Abibus of Nekresi (also Abibos) was a sixth-century missionary bishop in eastern Georgia and one of the Thirteen Syrian (Assyrian) Fathers, the company of monks who, according to Georgian tradition, came from Syria under the leadership of Saint John of Zedazeni to strengthen the Christian faith and plant monastic life throughout the land. He is venerated as a hieromartyr for his death at the hands of the Zoroastrian Persian authorities then dominant in eastern Georgia.
Sent out from the common monastic foundation of the Syrian Fathers, Abibus undertook apostolic labors at Nekresi, a settlement in the mountainous country of eastern Kakheti, and on account of his virtuous life he was consecrated bishop of that diocese. The tradition records that his preaching reached beyond the Georgians to the mountain tribes of the region, including the peoples identified as the Dagestani or Didoians, many of whom he brought to the Christian faith.
His episcopate fell during a period of Persian control, when the authorities sought to impose the worship of fire and set up altars on which a flame was kept perpetually burning. Finding fire-worshippers compelling the faithful to venerate the flame at Rekhi, Abibus extinguished the fire by pouring water on it. For this he was seized, beaten, and brought before the marzban, the Persian provincial governor; refusing to recant, he was put to death. The Georgian accounts relate that he was stoned, his skull crushed with stones, and his body afterward cast out unburied.
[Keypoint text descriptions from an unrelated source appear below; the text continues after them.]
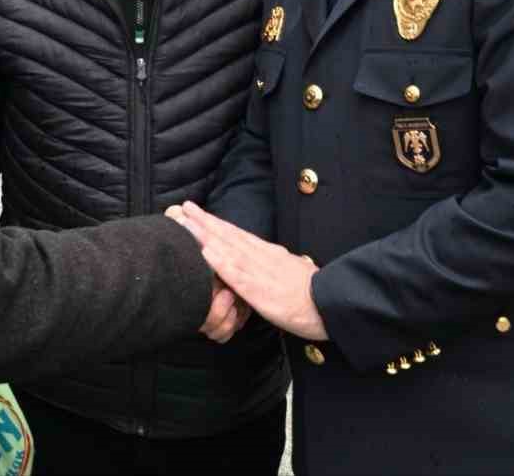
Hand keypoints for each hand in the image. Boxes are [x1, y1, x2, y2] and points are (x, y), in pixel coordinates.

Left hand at [171, 202, 325, 340]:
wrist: (330, 305)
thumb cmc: (314, 294)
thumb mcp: (291, 271)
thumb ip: (274, 264)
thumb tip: (263, 260)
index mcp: (268, 253)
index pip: (237, 234)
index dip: (216, 223)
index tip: (199, 212)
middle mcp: (261, 257)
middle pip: (228, 236)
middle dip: (204, 221)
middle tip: (184, 207)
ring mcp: (259, 272)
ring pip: (227, 249)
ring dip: (205, 235)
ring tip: (185, 223)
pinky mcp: (260, 291)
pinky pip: (237, 275)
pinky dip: (220, 262)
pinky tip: (205, 253)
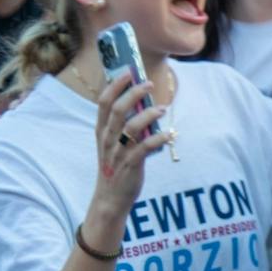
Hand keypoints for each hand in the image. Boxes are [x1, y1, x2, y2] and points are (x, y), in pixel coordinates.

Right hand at [86, 70, 172, 224]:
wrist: (110, 199)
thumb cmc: (115, 166)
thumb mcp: (112, 143)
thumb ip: (122, 124)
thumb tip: (142, 102)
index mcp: (102, 131)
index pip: (104, 102)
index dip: (115, 85)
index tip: (128, 72)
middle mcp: (108, 139)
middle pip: (118, 109)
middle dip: (134, 93)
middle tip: (149, 84)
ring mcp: (118, 152)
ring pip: (131, 127)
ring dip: (148, 115)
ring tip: (162, 108)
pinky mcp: (131, 165)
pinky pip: (145, 148)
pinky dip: (158, 139)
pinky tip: (169, 134)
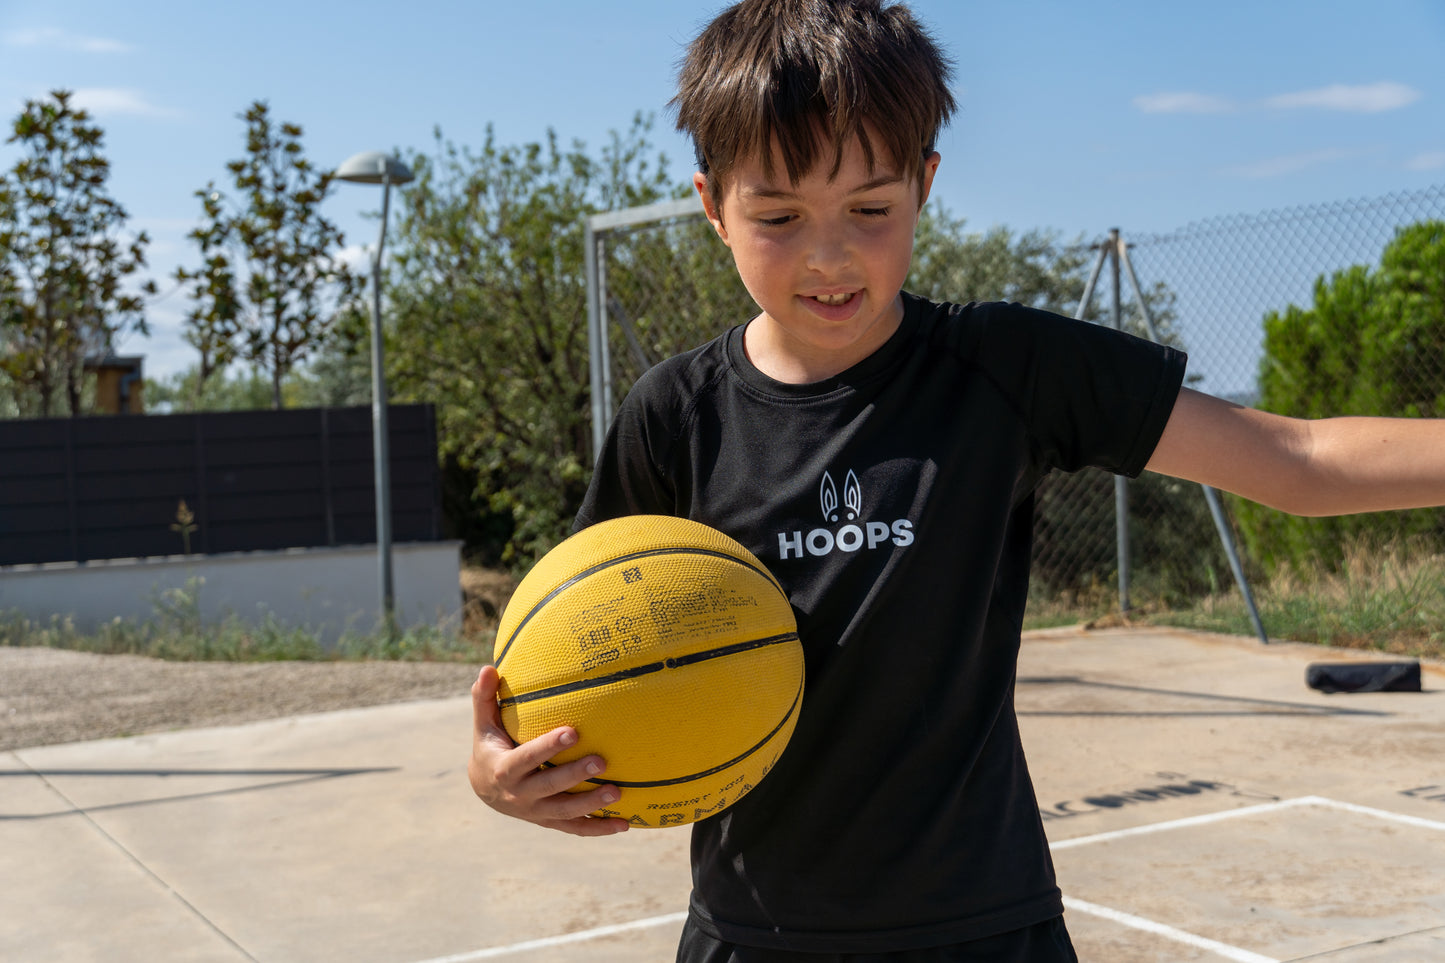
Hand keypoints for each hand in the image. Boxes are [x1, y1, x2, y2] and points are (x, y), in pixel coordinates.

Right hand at [468, 665, 629, 835]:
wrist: (485, 789)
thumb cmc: (490, 746)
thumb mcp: (484, 725)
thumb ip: (485, 698)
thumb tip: (489, 667)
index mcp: (505, 769)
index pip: (528, 757)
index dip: (549, 746)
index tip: (572, 731)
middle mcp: (520, 795)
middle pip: (551, 786)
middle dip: (575, 775)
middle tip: (601, 762)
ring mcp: (536, 812)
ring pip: (566, 811)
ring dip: (592, 804)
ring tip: (618, 792)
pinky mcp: (549, 821)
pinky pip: (575, 828)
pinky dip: (599, 828)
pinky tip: (624, 824)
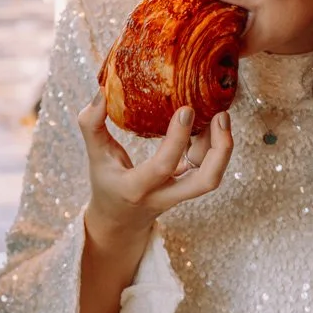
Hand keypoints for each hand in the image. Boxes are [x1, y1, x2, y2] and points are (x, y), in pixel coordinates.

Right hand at [79, 99, 233, 256]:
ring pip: (212, 176)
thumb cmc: (107, 184)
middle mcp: (163, 195)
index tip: (186, 109)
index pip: (163, 166)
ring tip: (219, 116)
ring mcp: (180, 194)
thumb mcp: (95, 156)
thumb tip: (100, 93)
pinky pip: (206, 168)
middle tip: (221, 116)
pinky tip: (208, 125)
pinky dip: (212, 146)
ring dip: (221, 146)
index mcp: (136, 188)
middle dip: (221, 149)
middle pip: (205, 181)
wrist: (119, 220)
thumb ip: (91, 126)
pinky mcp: (188, 187)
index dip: (177, 138)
His remains were recovered by local clergy and monks and buried at the Samtavisi Monastery in defiance of the prohibition against it. In a later age his relics were translated to the Samtavro Monastery at Mtskheta, the ancient ecclesiastical center of Georgia, and laid beneath the altar, where his grave became a site of veneration. He is commemorated on November 29, and together with the whole company of the Thirteen Syrian Fathers on May 7.